Provided passage:
Start of Block
Above the young students, an important message hung on the wall: "We Believe in Our Children." But, while the Fairfax County school board had an opportunity to teach the children an important civics lesson in good governance and transparency, students instead witnessed political maneuvering that set the stage for back-room dealmaking, set to be revealed Thursday night (DEC 20) at another meeting of the school board. Tonight, again, parents and students will ask the school board to "stop and think" before putting in place immediate changes county school officials are seeking. 

The current controversy over the gifted program began this fall when county school officials sprang on parents an "expansion" plan that would, among other things, require gifted students to go to advanced academic classes—many of them startups—in their neighorhood middle school, rather than at established gifted centers at certain middle schools. The speed of the proposed changes caused an appropriate uproar at public meetings with parents, with one school official dismissing the parent response as "pretty sad." 

One goal was to increase the enrollment of Hispanic and black children, whom officials say are suffering from an "achievement gap," or "gifted gap," in comparison to children who are white and Asian. The plan came in the wake of a complaint filed this summer by the NAACP and a local group, Coalition of the Silence, alleging that Fairfax County Public Schools discriminated in admitting students to Thomas Jefferson High School of Science and Technology, a premier gifted high school in the country.
End of Block
(Stored data entries)
Start of Block
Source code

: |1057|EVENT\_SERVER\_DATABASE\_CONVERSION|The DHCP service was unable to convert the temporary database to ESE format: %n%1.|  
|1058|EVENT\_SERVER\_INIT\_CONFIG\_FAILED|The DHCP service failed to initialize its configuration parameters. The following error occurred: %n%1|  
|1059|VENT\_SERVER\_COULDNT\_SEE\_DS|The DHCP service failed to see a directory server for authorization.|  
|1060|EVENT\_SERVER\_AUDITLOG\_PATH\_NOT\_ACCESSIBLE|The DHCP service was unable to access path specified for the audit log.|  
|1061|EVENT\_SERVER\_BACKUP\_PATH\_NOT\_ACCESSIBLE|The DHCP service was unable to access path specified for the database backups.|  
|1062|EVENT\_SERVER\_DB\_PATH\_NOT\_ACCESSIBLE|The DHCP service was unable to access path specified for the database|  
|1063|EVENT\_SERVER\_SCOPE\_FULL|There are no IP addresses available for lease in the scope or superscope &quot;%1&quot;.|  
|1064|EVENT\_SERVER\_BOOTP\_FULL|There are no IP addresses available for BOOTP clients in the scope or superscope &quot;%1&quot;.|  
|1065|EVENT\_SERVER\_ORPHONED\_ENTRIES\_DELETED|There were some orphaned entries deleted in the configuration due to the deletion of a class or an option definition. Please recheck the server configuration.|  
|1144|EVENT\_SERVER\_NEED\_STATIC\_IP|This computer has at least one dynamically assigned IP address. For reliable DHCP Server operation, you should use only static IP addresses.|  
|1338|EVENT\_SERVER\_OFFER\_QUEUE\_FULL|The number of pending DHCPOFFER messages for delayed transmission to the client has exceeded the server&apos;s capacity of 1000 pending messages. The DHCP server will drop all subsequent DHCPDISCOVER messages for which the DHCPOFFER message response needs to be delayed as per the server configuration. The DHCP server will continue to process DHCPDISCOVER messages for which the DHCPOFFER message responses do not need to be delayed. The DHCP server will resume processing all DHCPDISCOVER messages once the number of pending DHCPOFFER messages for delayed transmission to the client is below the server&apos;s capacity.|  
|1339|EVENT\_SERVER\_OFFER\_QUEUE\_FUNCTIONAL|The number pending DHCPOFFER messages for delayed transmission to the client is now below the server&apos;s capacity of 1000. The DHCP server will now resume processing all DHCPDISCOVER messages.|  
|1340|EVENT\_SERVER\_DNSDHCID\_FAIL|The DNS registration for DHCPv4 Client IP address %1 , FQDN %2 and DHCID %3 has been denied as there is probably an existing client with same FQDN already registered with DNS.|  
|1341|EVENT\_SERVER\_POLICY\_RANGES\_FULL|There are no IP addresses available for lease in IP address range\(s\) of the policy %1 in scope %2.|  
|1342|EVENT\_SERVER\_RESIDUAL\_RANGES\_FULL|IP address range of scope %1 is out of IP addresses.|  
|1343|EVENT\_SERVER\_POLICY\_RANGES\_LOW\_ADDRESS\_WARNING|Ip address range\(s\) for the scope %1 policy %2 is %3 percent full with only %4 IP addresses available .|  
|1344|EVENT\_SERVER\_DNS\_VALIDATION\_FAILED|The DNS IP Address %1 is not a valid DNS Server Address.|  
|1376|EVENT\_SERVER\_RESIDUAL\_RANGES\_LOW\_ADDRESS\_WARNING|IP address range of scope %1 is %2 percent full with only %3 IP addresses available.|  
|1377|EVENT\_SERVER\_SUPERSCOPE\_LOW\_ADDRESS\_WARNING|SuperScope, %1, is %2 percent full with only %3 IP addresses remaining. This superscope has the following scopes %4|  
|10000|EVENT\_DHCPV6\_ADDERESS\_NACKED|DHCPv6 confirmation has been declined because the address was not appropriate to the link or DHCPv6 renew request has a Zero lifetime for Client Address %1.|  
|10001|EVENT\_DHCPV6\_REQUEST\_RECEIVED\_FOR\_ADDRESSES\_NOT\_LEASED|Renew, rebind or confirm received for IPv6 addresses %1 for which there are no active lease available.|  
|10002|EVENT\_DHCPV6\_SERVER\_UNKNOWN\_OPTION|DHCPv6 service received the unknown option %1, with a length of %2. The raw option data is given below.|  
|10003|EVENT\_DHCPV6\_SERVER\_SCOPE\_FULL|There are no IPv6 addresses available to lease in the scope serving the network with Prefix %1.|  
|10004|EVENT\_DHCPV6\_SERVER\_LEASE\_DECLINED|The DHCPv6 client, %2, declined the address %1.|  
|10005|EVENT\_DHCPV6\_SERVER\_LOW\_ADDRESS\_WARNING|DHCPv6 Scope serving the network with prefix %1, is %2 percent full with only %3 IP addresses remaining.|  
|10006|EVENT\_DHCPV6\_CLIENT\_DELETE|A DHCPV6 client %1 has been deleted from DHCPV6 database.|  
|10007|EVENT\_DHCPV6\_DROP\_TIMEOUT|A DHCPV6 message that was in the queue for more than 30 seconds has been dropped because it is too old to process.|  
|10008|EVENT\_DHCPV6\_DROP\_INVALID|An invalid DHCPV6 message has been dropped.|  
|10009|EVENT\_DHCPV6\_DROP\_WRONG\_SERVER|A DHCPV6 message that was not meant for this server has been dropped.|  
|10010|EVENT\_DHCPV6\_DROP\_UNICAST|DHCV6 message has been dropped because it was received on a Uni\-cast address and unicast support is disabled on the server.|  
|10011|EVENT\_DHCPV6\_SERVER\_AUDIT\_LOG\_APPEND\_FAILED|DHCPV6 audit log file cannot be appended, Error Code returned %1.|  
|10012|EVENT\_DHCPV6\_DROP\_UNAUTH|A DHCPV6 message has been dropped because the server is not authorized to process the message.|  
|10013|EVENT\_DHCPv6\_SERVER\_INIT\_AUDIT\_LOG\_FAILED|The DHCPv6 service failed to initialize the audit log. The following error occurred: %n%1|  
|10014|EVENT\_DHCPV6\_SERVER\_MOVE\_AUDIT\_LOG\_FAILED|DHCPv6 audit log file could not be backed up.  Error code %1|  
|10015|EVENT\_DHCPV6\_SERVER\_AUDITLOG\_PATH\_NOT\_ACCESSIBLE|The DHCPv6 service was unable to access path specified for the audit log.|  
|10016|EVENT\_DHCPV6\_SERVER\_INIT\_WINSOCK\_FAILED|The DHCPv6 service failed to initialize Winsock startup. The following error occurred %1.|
End of Block
Work to complete:
[1] Translate this sentence from the passage on the Fairfax County gifted program into Spanish: "The plan came in the wake of a complaint filed this summer by the NAACP and a local group, Coalition of the Silence, alleging that Fairfax County Public Schools discriminated in admitting students to Thomas Jefferson High School of Science and Technology, a premier gifted high school in the country."
[2] Answer these questions using the passage on the Fairfax County gifted program:
(a) What message hung on the wall above the young students?
(b) When did the current controversy over the gifted program begin?
(c) The passage states that one goal was to increase the enrollment of which children?

Solutions below:
[1] El plan surgió a raíz de una queja presentada este verano por la NAACP y un grupo local, Coalition of the Silence, en la que se alegaba que las Escuelas Públicas del Condado de Fairfax habían discriminado en la admisión de estudiantes a Thomas Jefferson High School of Science and Technology, una escuela secundaria de primer nivel para alumnos dotados en el país.

[2]
(a) "We Believe in Our Children."
(b) This fall.
(c) Hispanic and black children.